Billet d'humeur

Récit d’une transplantation réussie d’un cœur à la Rabta

1h du matin : Le professeur chirurgien cardiologue n’arrivait pas à dormir. Son esprit errait à divaguer sur ce patient de 40 ans qui pleurait en silence de devoir partir, les yeux terrorisés, le cœur ne battant plus ou s’il battait, c’est très faiblement au rythme d’un improbable donateur.

Le regard d’abandon, de désolation, d’un dernier remerciement de ce patient l’obsédait. Quand soudain son portable sonna. La famille de ce jeune accidenté du jour, venait d’accepter, dans son immense douleur, d’offrir le cœur de leur enfant, espérant le voir continuer à battre fût-il dans une autre poitrine. Ils désiraient ardemment faire échapper une partie de lui, une partie d’eux, aux ténèbres de la tombe.

1h15 : Le professeur enfilait son pantalon, jeta un pardessus sur ses épaules, réveilla trois équipes entières, une trentaine de cadres médicaux, la crème de la crème, l’élite de l’élite et lui donnait rendez-vous à la Rabta dans une demi-heure. Les rues désertes de Tunis s’endormaient. Un dernier saoulard éjecté de la taverne d’a côté déambulait sifflotant. Les réverbères de l’avenue jetaient silencieusement leurs lumières sur les arbres où nichaient les oiseaux fatigués.

1h30 : Le gardien SOGEGAT de l’hôpital de la Rabta qui somnolait habituellement dans sa guérite, était contraint de lever descendre la barrière aux cortèges des voitures qui s’engouffraient dans le pavillon de cardiologie.

1h45 : Le patient terrorisé de l’après-midi souriait, béat maintenant. L’effet des anxiolytiques pré-anesthésiques le déridaient. Il avait envie d’embrasser la dizaine de professionnels qui s’affairaient à son chevet pour le préparer. De leur sauter au cou presque quand ils couraient pour l’emmener vers la salle d’opération où il s’amusait rigolard à voir les néons du plafond défiler comme des traits de bonheur qui se précipitaient pour combler de joie ce qui lui reste de son cœur qui battait sa dernière chamade.

3h : La crème des crèmes de nos hommes, les sommités lunetteux, les illustres chirurgiens, anesthésistes, réanimateurs, instrumentistes, toute la ruche s’enfermait et entamait le boulot. 6 heures à transvaser, ouvrir une poitrine, écarteler, dévier le sang ailleurs, déposer un cœur, en loger un autre, ligaturer, refermer. Le silence se faisait pesant entrecoupé par le bruit du muezzin qui s’invitait étouffé jusque dans la salle d’opération affirmant que la Salat est meilleure que le sommeil. La sueur suintait en perles des fronts qui ne priaient pas et qui ne dormaient pas non plus.

Des mains qui s’affairaient à donner de la vie. 6 heures debout sans discontinuer avec cette lueur de l’aube qui pointait et le marchand de bananes tout en bas qui s’installait et le bruit diffus d’une ville qui s’ébrouait et se réveillait.

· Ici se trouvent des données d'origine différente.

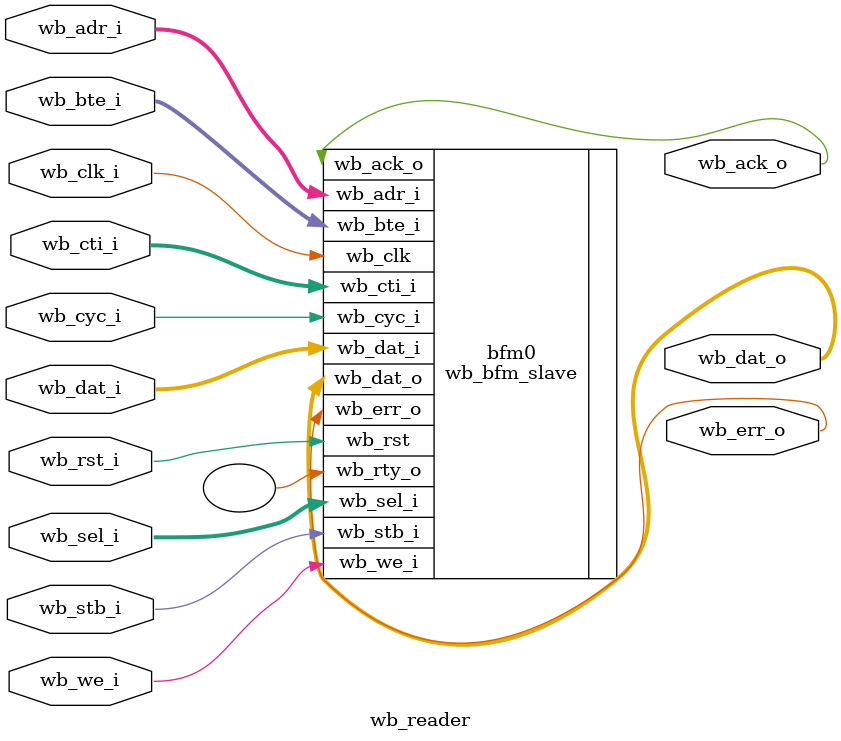
<source format=v>
`default_nettype none
module wb_reader
  #(parameter WB_AW = 32,
    parameter WB_DW = 32,
    parameter MAX_BURST_LEN = 0)
   (input wire               wb_clk_i,
    input wire               wb_rst_i,

    input wire [WB_AW-1:0]   wb_adr_i,
    input wire [WB_DW-1:0]   wb_dat_i,
    input wire [WB_DW/8-1:0] wb_sel_i,
    input wire               wb_we_i,
    input wire [1:0]         wb_bte_i,
    input wire [2:0]         wb_cti_i,
    input wire               wb_cyc_i,
    input wire               wb_stb_i,

    output wire              wb_ack_o,
    output wire              wb_err_o,
    output wire [WB_DW-1:0]  wb_dat_o);

   wb_bfm_slave
     #(.aw (WB_AW),
       .dw (WB_DW))
   bfm0
     (.wb_clk   (wb_clk_i),
      .wb_rst   (wb_rst_i),
      .wb_adr_i (wb_adr_i),
      .wb_dat_i (wb_dat_i),
      .wb_sel_i (wb_sel_i),
      .wb_we_i  (wb_we_i), 
      .wb_cyc_i (wb_cyc_i),
      .wb_stb_i (wb_stb_i),
      .wb_cti_i (wb_cti_i),
      .wb_bte_i (wb_bte_i),
      .wb_dat_o (wb_dat_o),
      .wb_ack_o (wb_ack_o),
      .wb_err_o (wb_err_o),
      .wb_rty_o ());
   
   task wb_read_burst;
      output [MAX_BURST_LEN*WB_AW-1:0] addr_o;
      output [MAX_BURST_LEN*WB_DW-1:0] data_o;
      output integer 	 length_o;

      reg [WB_AW-1:0] 	 addr;
      reg [WB_DW-1:0] 	 data;
      integer 		 idx;
      
      begin

	 bfm0.init();
	 
	 addr = wb_adr_i;
	 
	 if(bfm0.op !== WRITE)
	   $error("%m : Expected a wishbone write operation");
	 else if(bfm0.cycle_type !== BURST_CYCLE)
	   $error("%m : Expected a burst cycle");
	 else begin
	    idx = 0;
	    while(bfm0.has_next) begin
	       //FIXME: Check mask
	       bfm0.write_ack(data);
	       //$display("%d : Got new data %x", idx, data);
	       data_o[idx*WB_DW+:WB_DW] = data;
	       addr_o[idx*WB_DW+:WB_AW] = addr;
	       idx = idx + 1;
	       addr = bfm0.next_addr(addr, bfm0.burst_type);
	    end
	    length_o = idx;
	 end // else: !if(bfm0.cycle_type !== BURST_CYCLE)
      end
   endtask
   
endmodule

</source>
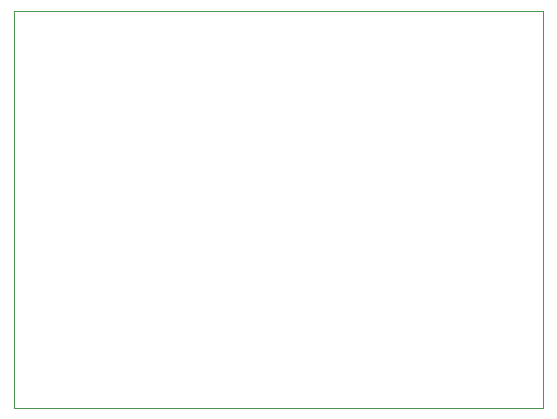
<source format=gbr>
%TF.GenerationSoftware,KiCad,Pcbnew,7.0.1*%
%TF.CreationDate,2023-04-13T11:59:35+02:00*%
%TF.ProjectId,PCBGYRO,50434247-5952-44f2-9e6b-696361645f70,rev?*%
%TF.SameCoordinates,Original*%
%TF.FileFunction,Profile,NP*%
%FSLAX46Y46*%
G04 Gerber Fmt 4.6, Leading zero omitted, Abs format (unit mm)*
G04 Created by KiCad (PCBNEW 7.0.1) date 2023-04-13 11:59:35*
%MOMM*%
%LPD*%
G01*
G04 APERTURE LIST*
%TA.AperFunction,Profile*%
%ADD10C,0.100000*%
%TD*%
G04 APERTURE END LIST*
D10*
X41198800Y-40208200D02*
X86004400Y-40208200D01*
X86004400Y-73888600D01*
X41198800Y-73888600D01*
X41198800Y-40208200D01*
M02*

</source>
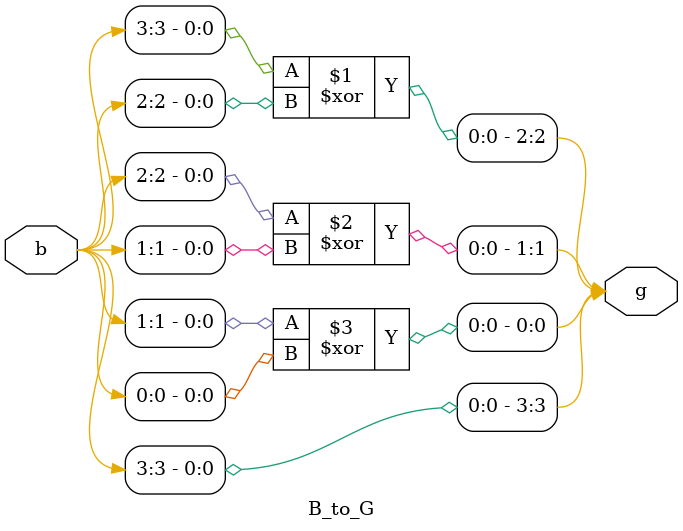
<source format=v>
`timescale 1ns / 1ps


module B_to_G(
    input [3:0] b,
    output [3:0] g
    );
    
    assign g[3] = b[3],
           g[2] = b[3] ^ b[2],
           g[1] = b[2] ^ b[1],
           g[0] = b[1] ^ b[0];
    
endmodule

</source>
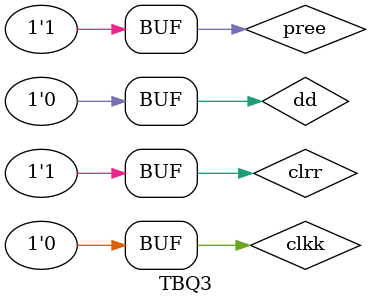
<source format=v>
`timescale 1ns/1ns

module TBQ3();
   reg clkk = 0 , dd = 0 , pree = 1 , clrr = 1;
   wire qq , qqbar;
   D_flipflop_reset_preset my_D(.pre(pree) , .clr(clrr) , .clk(clkk) , .d(dd) , .q(qq) , .qbar(qqbar));
   initial repeat (25) #100 clkk = ~clkk;
   initial repeat (20) #124 dd = ~dd;
   initial begin
      #250;
      clrr = 0;
      #250;
      clrr = 1;
      #100;
      pree = 0;
      #300;
      pree = 1;
      #500;
      pree = 0;
      clrr = 0;
      #500;
      pree = 1;
      clrr = 1;
   end
endmodule
</source>
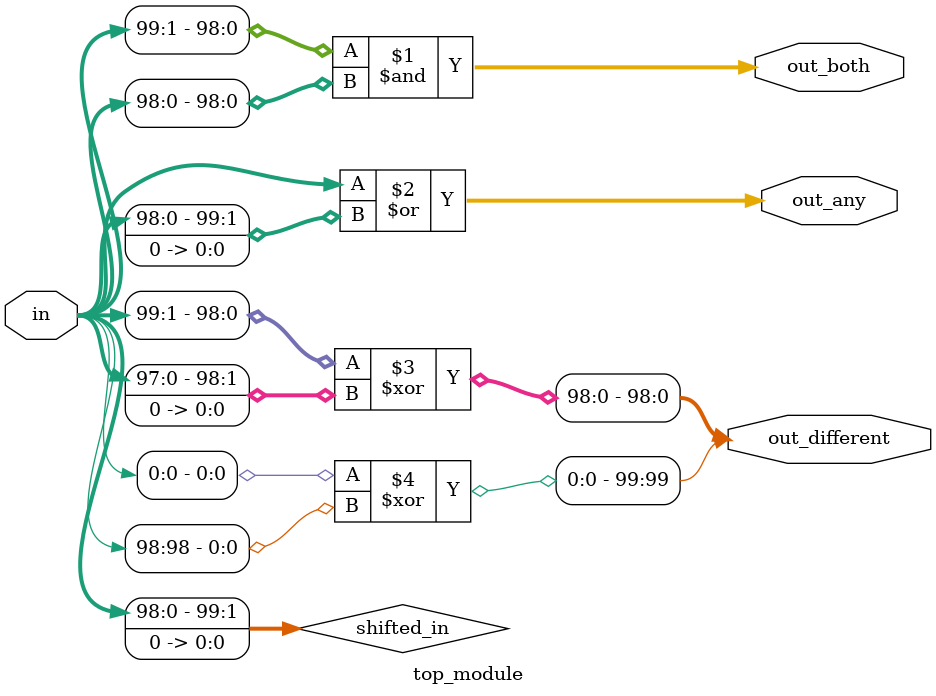
<source format=sv>
module top_module (
    input [99:0] in,
    output [98:0] out_both,
    output [99:0] out_any,
    output [99:0] out_different
);

    wire [99:0] shifted_in = {in[98:0], 1'b0};

    assign out_both = in[99:1] & in[98:0];
    assign out_any = in | shifted_in;
    assign out_different = {in[0] ^ shifted_in[99], in[99:1] ^ shifted_in[98:0]};

endmodule

</source>
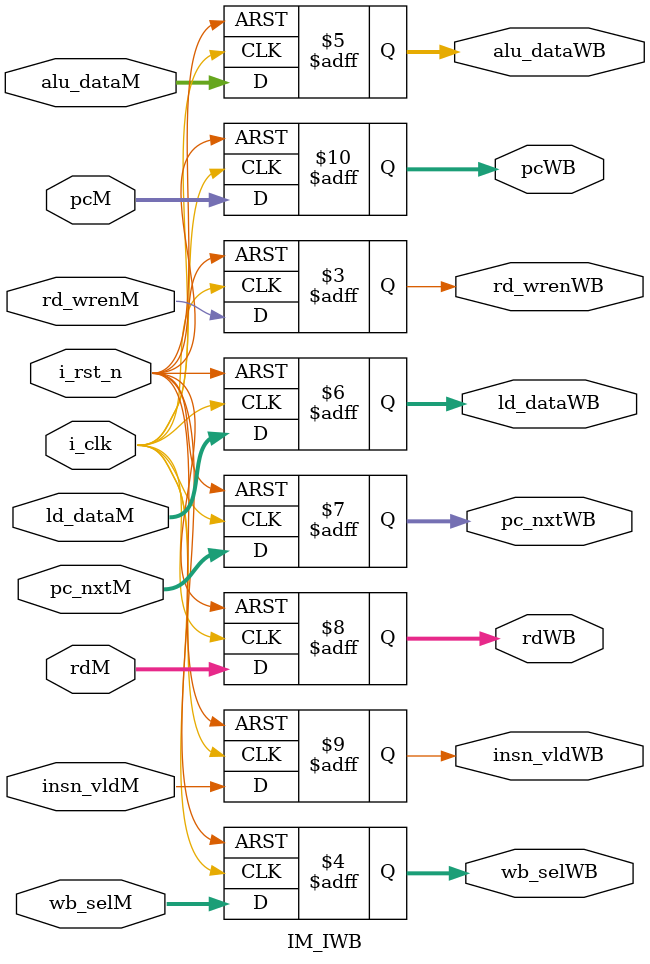
<source format=sv>
module IM_IWB (
    input logic i_clk,
    input logic i_rst_n,
    input logic rd_wrenM,
    input logic [1:0] wb_selM,
    input logic [31:0] alu_dataM,
    input logic [31:0] ld_dataM,
    input logic [31:0] pc_nxtM,
    input logic [4:0] rdM,
    input logic insn_vldM,
    input logic [31:0] pcM,

    output logic rd_wrenWB,
    output logic [1:0] wb_selWB,
    output logic [31:0] alu_dataWB,
    output logic [31:0] ld_dataWB,
    output logic [31:0] pc_nxtWB,
    output logic [4:0] rdWB,
    output logic insn_vldWB,
    output logic [31:0] pcWB
);

always_ff @(posedge i_clk or negedge i_rst_n) begin 
    if (!i_rst_n) begin
        rd_wrenWB <= 0;
        wb_selWB <= 0;
        alu_dataWB <= 0;
        ld_dataWB <= 0;
        pc_nxtWB <= 0;
        rdWB <= 0;
        insn_vldWB <= 0;
        pcWB <= 0;
    end else begin
        rd_wrenWB <= rd_wrenM;
        wb_selWB <= wb_selM;
        alu_dataWB <= alu_dataM;
        ld_dataWB <= ld_dataM;
        pc_nxtWB <= pc_nxtM;
        rdWB <= rdM;
        insn_vldWB <= insn_vldM;
        pcWB <= pcM;
    end
end

endmodule

</source>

9h30 : Le cœur du jeunot était bien installé dans sa nouvelle poitrine, silencieux, inerte, semblant inspecter les lieux. Le Professeur Abderraouf Denguir leva la tête pour le redémarrer. Un premier électrochoc. Silence sidéral et puis boum, boum, boum, le sifflement continu de la machine s’interrompit et se changea en pulsations régulières, en notes de vies. La crème de la crème s’applaudit et s’embrassait. L’anesthésiste réanimatrice prenait un coin et chialait de fatigue, de bonheur. L’îlot de la Tunisie des lumières revivait. Son cœur généreux battait de toute la force de son génie.

14h: Le professeur rentrait fatigué chez lui et somnolait dans l’embouteillage monstre qui le coinçait. La Radio diffusait les informations sur des morts enterrés qui finançaient des campagnes électorales, des télés illégales fermées et d’autres intouchables, des amnistiés qui revendiquaient violemment des compensations en agressant un secrétaire d’Etat acquittés.

14h30 : Le professeur jetait son costard et se jeta au lit pour un petit somme. Son portable sonna : c’était son équipe qui l’informait que le transplanté s’était réveillé en balançant un premier mot « Merci à vous » qui résonnait fort du fond de son cœur nouveau. Au même moment, les parents du jeunot enterraient leur enfant au Djellaz.

16h : Le professeur Denguir et toute son équipe étaient au domicile des parents du jeune donateur. La mère pleurait saintement. Le père du jeunot souriait, plein de dignité. Non je n’ai pas enterré mon fils. Mon enfant vit encore chez l’autre grâce à vous. Merci à vous, je viendrai entendre battre son cœur demain.